Une tasse de café agrémentée d'une rasade de whisky en main, je fixe le tas de documents et d'images atroces étalés sur la table du salon. Je scrute le corps démembré, la figure déchirée et les morceaux ensanglantés qui gisent dans une marre de sang en serrant les dents. Mon frère est méconnaissable sur ces clichés et je me demande comment un tel tableau est possible. D'où viennent cette violence et cet acharnement ? Qu'a-t-il bien pu faire pour mériter un traitement aussi insensible ? Était-il au mauvais endroit au mauvais moment ou y a-t-il une justification différente face à ce macabre dessein ? Non, cela est impossible. Il était quelqu'un de droit, un homme apprécié et courageux. L'état dans lequel il a été retrouvé est immonde et, bien que je connaisse sur le bout des doigts chaque recoin de ces photos, je persiste à les examiner chaque jour. Dans l'espoir, peut-être, qu'un détail insignifiant devienne un indice capital. Pourtant, je ne fais que me torturer en fixant ses membres séparés et brisés, en retenant des hurlement déchirants.
D'une main tremblante, je récupère les rapports du médecin légiste et les relis plusieurs fois. J'en connais chaque mot, mais que manque-t-il entre ces lignes pour comprendre ce qu'il s'est passé cette nuit là ? Le schéma est incompréhensible, il manque des pièces pour assembler ce lugubre puzzle.
" Les doigts ont été sectionnés ante-mortem. Les incisions aux phalanges proximales sont précises et portent à croire que l'arme utilisée est une lame d'environs huit centimètres de largeur. "
J'avale mon quatrième verre, ayant délaissé le café pour privilégier la bouteille de whisky. Mes pensées s'emmêlent, forment des nœuds qui paraissent hurler dans mon esprit. Il est insupportable, ce brouhaha constant qui m'empêche de réfléchir.

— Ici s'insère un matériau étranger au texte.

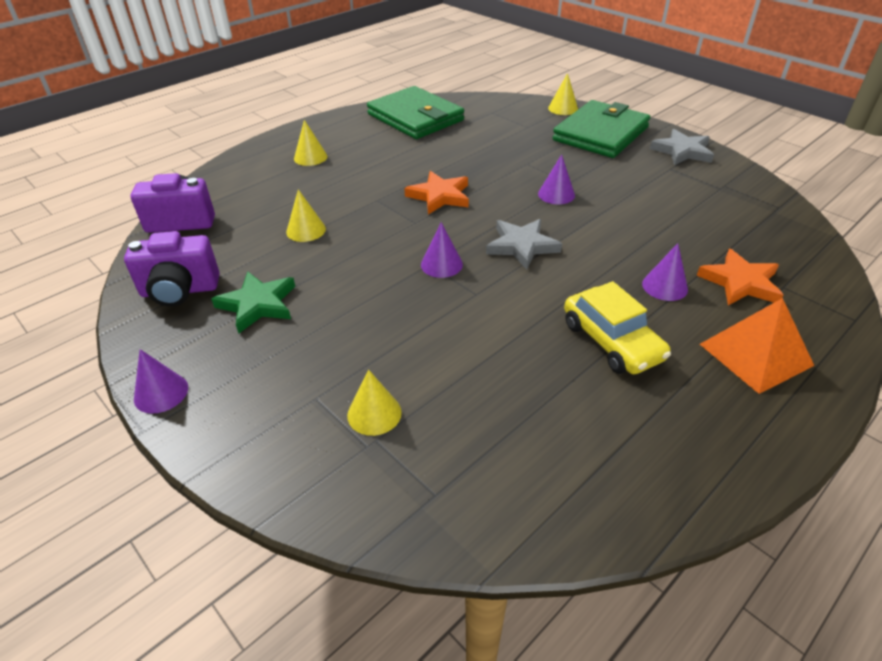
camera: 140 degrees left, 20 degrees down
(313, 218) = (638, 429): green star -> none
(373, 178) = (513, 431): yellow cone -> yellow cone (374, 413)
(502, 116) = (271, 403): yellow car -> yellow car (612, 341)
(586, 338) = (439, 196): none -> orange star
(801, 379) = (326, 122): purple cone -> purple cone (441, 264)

Mon téléphone vibre sur la table et m'extrait de cette scène horrible qui se déroule dans ma tête chaque fois que j'examine les preuves de l'assassinat de mon frère. Je décroche sans me soucier du numéro qui s'affiche à l'écran.
— Al...
— Je t'attends au bureau à dix heures, m'interrompt ma patronne.

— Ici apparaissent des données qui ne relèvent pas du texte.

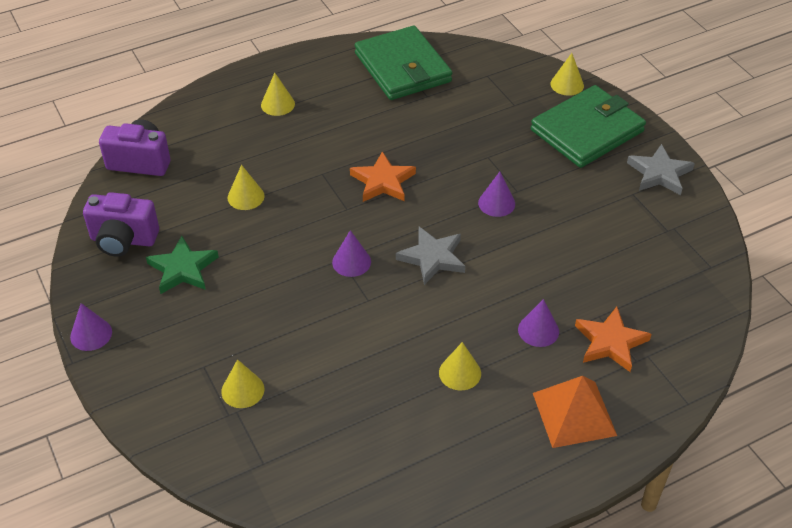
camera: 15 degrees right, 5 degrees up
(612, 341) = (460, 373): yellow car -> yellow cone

— Pourquoi tu m'appelles en pleine nuit ? maugréé-je
— Il est sept heures du matin ! braille Greta avec exaspération.
Les sourcils froncés, je jette un coup d'œil circulaire sur le salon plongé dans la pénombre, éclairé partiellement par une lampe halogène. J'observe la fenêtre aux volets clos desquels percent quelques rayons de soleil. Un soupir m'échappe en constatant que je me suis encore égaré, des heures durant, dans l'examination de documents funèbres.

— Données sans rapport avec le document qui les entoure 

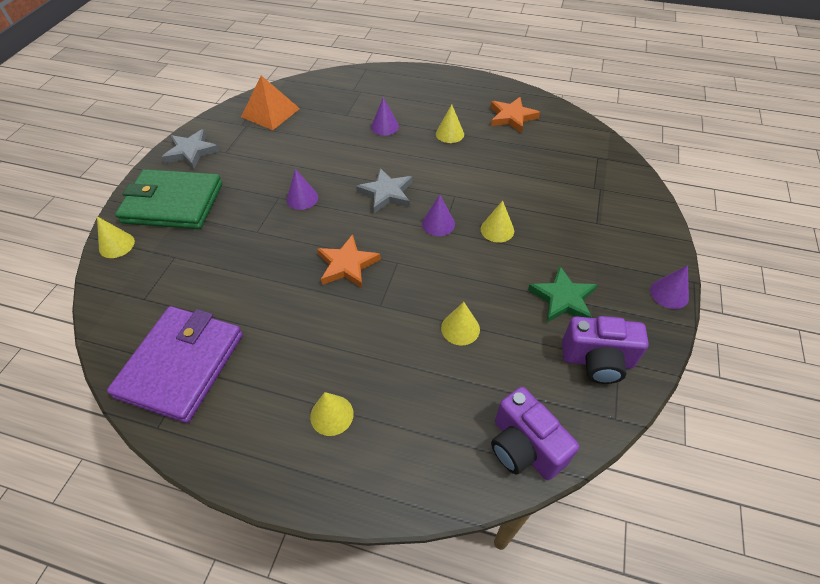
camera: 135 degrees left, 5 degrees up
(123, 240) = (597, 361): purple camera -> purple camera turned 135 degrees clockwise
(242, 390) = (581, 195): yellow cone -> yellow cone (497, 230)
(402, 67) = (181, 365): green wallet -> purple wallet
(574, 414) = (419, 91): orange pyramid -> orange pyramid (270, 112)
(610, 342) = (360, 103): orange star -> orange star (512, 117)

— À dix heures, insiste-t-elle.
— Je ne travaille pas le samedi.
— Je t'attends, ne sois pas en retard.
L'appel se termine avant de me laisser le temps d'émettre mes plaintes et injures. Je déteste lorsque Greta agit ainsi, sans me laisser le choix ou la simple opportunité de refuser.
Agacé, je jette les papiers et mon téléphone sur la table, puis avale une longue gorgée d'alcool à même le goulot de la bouteille. Ce n'est pas aujourd'hui que je trouverais le repos dont j'ai indéniablement besoin.